Hasta el XVIII a todo el mundo le parecía normal que se diera tormento a un acusado sin saberse si era culpable o no y que las ejecuciones capitales fueran públicas. A mitad de ese siglo Cesare Beccaria, abuelo de Manzoni, escribió su obra De los delitos y las penas en la que, entre otras cosas, llamaba a abolir la tortura, dado que, al practicarse para averiguar la culpabilidad, siempre podrían padecerla los inocentes. El movimiento ilustrado hizo suyos el argumento y la reivindicación de modo que los tormentos fueron prohibidos por la Revolución Francesa.

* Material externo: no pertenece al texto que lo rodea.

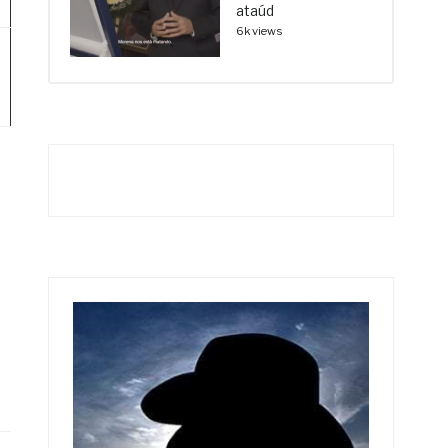
ataúd
6k views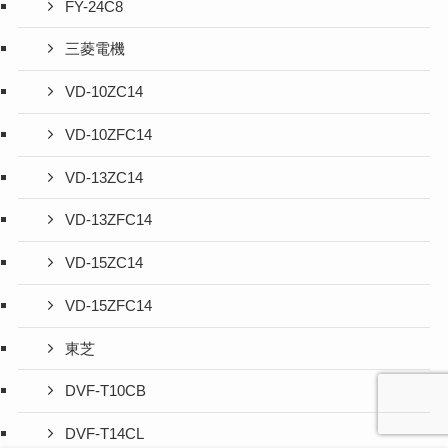
FY-24C8
三菱電機
VD-10ZC14
VD-10ZFC14
VD-13ZC14
VD-13ZFC14
VD-15ZC14
VD-15ZFC14
東芝
DVF-T10CB
DVF-T14CL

De esta aversión al sufrimiento se derivó, no la abolición de la pena de muerte sino el llevarla a cabo rápida y limpiamente con la guillotina que se exportó a América como parte de la civilización; el hecho quedó magistralmente narrado por Alejo Carpentier en El siglo de las luces. Hasta finales del siglo XIX el castigo fue público y, en muchas ocasiones, multitudinario, una especie de circo de la muerte en el que la gente unas veces increpaba al condenado y otras lloraba con sus palabras antes de entregarse al verdugo.

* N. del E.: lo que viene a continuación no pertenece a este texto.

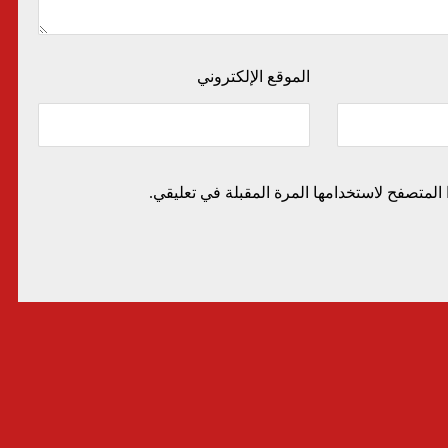
الموقع الإلكتروني
المتصفح لاستخدامها المرة المقبلة في تعليقي.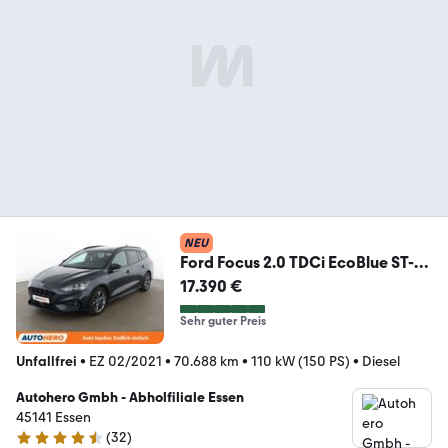
NEU
Ford Focus 2.0 TDCi EcoBlue ST-
Line Aut.*NAVI*LED*
17.390 €
Sehr guter Preis
Unfallfrei
•
EZ 02/2021
•
70.688 km
•
110 kW (150 PS)
•
Diesel
Autohero Gmbh - Abholfiliale Essen
45141 Essen
(
32
)
4.7 Sterne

El movimiento contra la pena capital consiguió el siglo pasado su abolición en la mayoría de países avanzados. Pero, conforme la muerte pública ha ido desapareciendo, ha emergido otro espectáculo que congrega a la sociedad ante el televisor cada vez que un crimen la conmociona. Hay cadenas en busca de audiencia mezclando información y morbo al estilo de Primera plana, de Billy Wilder, contribuyendo a que, luego, la corriente llegue a la vía pública con velas en ciertos enclaves, paseos por el lugar de los hechos y faenas policiales de rastreo con espectadores. Es otro circo de la muerte, igual de obsceno que el congregaba a la multitud ante un patíbulo; se necesita una ética y un movimiento que acaben con él.